Tommy Moe, US-Alpinheld von Lillehammer 1994, gewann ebenfalls nie eine Weltcup-Abfahrt. Aber Moe bewies mit Gold und Silber, wie zielorientiert sich speziell Amerikaner auf den Tag X hintrimmen können. Später tauchte der Mann aus Alaska nie mehr im Weltcup, sondern nur in Berichten über Ted Ligety auf. Der nannte Moe „mein erstes Vorbild“.

Patrick Ortlieb, Olympiasieger 1992, Hotelier, Vorarlberger Verbandspräsident und Ex-FPÖ-Nationalrat, erfuhr am Eröffnungstag, dass sich Töchterl Nina am Knie arg verletzte: Kreuzband, Patellarsehne zerfetzt. Erst vor zwei Wochen feierte die 17-Jährige ihr Weltcup-Debüt.

Pirmin Zurbriggen, Olympiasieger 1988 und mit 40 Siegen erfolgreichster Schweizer Weltcupfahrer, ist wie Ortlieb Hotelier, regionaler Skipräsident und Papa junger Rennhoffnungen.

Bill Johnson, Sensationssieger in Sarajewo 1984, erlebte die schlimmste Talfahrt aller Abfahrer: Sein 13 Monate junger Sohn ertrank im Whirlpool. Und 2001 endete ein Comeback-Versuch, als er aus finanzieller Not mit 40 noch einmal bei Olympia starten wollte, bei den US-Meisterschaften mit schwerste Schädelverletzungen. Im vergangenen Sommer lehnte Johnson bereits alle lebensverlängernden Maßnahmen ab. Entgegen ärztlicher Prognosen hat Johnson, im Rollstuhl sitzend, Schlaganfälle und einen Kollaps des Immunsystems überstanden.
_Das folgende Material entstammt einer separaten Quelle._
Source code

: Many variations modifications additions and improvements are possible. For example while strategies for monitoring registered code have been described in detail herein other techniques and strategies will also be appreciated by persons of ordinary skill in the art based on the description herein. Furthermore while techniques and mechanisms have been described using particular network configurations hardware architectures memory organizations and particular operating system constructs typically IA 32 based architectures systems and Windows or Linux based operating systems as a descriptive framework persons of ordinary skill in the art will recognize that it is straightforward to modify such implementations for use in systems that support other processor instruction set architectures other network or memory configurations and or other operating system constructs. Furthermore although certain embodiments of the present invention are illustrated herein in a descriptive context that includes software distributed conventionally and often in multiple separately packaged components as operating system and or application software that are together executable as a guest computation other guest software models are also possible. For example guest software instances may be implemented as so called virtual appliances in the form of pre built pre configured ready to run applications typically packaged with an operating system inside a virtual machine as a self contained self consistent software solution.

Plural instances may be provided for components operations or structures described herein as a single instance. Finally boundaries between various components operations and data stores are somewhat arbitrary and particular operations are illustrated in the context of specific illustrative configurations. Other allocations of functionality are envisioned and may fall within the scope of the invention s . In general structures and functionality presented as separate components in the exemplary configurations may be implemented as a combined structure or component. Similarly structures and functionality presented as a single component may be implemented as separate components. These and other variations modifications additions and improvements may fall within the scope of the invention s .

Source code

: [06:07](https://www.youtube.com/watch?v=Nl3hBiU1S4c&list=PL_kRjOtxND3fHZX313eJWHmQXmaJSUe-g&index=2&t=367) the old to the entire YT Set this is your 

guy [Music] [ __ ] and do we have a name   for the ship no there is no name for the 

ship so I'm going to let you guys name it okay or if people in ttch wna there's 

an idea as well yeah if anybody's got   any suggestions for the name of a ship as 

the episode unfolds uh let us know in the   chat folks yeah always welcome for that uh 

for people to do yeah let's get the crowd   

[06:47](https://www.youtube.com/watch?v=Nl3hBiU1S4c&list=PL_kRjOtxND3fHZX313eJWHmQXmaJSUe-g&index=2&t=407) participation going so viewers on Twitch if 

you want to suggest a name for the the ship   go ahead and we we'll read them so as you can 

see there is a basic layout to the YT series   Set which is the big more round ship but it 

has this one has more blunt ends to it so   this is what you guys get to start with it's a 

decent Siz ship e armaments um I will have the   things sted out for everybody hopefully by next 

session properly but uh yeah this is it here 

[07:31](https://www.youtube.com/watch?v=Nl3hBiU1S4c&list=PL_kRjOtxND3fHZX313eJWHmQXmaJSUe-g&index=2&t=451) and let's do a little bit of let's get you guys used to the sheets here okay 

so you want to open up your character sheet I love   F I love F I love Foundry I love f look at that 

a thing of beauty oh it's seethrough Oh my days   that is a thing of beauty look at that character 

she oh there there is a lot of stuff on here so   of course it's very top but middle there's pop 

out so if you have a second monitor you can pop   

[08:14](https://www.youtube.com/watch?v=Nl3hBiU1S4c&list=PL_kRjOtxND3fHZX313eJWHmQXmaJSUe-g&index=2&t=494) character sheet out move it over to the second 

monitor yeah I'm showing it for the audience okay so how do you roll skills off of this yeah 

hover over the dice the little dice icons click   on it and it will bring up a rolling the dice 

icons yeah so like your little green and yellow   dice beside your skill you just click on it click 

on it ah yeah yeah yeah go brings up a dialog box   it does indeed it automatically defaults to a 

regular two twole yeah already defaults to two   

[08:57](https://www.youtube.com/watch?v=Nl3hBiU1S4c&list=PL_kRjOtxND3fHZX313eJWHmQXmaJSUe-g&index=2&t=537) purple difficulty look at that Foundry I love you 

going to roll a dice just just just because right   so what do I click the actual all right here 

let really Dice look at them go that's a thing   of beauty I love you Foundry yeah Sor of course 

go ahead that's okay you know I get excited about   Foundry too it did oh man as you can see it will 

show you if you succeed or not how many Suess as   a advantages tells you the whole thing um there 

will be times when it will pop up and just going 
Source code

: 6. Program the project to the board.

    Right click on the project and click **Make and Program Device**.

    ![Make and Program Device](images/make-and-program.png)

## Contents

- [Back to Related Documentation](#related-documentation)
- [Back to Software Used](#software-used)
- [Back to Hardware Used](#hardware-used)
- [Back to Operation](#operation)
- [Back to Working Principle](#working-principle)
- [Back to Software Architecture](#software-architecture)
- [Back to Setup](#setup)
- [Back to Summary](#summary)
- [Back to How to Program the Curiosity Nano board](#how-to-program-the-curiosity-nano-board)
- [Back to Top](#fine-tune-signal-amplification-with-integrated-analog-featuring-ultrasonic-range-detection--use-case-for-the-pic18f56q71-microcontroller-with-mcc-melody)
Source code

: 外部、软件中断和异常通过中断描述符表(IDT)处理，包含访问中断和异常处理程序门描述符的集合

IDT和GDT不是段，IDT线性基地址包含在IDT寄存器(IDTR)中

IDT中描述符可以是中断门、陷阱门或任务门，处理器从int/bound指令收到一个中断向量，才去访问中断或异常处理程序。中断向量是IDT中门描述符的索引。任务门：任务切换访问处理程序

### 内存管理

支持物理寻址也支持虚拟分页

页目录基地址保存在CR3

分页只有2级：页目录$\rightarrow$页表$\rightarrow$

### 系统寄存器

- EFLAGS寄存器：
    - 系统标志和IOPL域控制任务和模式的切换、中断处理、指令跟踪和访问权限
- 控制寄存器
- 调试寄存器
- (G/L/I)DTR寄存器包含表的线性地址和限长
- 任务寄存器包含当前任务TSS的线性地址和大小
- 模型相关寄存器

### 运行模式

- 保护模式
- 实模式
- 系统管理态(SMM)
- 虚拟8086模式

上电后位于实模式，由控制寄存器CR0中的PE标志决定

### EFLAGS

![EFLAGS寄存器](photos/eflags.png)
Leonhard Stock, der 1980 in Lake Placid vom Reservisten zum Olympiasieger und daraufhin Cover-Man der größten US-Magazine wurde, ist Hotelier im Zillertal und topfiter Ehrengast im Tirol-Haus von Sotschi.

Franz Klammer, Olympiasieger 1976, rechnet damit, dass es am 12. Februar, wenn er in Sotschi Gastgeber eines Kärntner Abends ist, viel Grund zum Feiern gibt. Schon vor seinem 60. Geburtstag im Dezember schwärmte Head-Aufsichtsrat Klammer nicht nur von Bode Miller, sondern auch vom Kärntner Head-Pilot Mayer. Der fahre mit Köpfchen.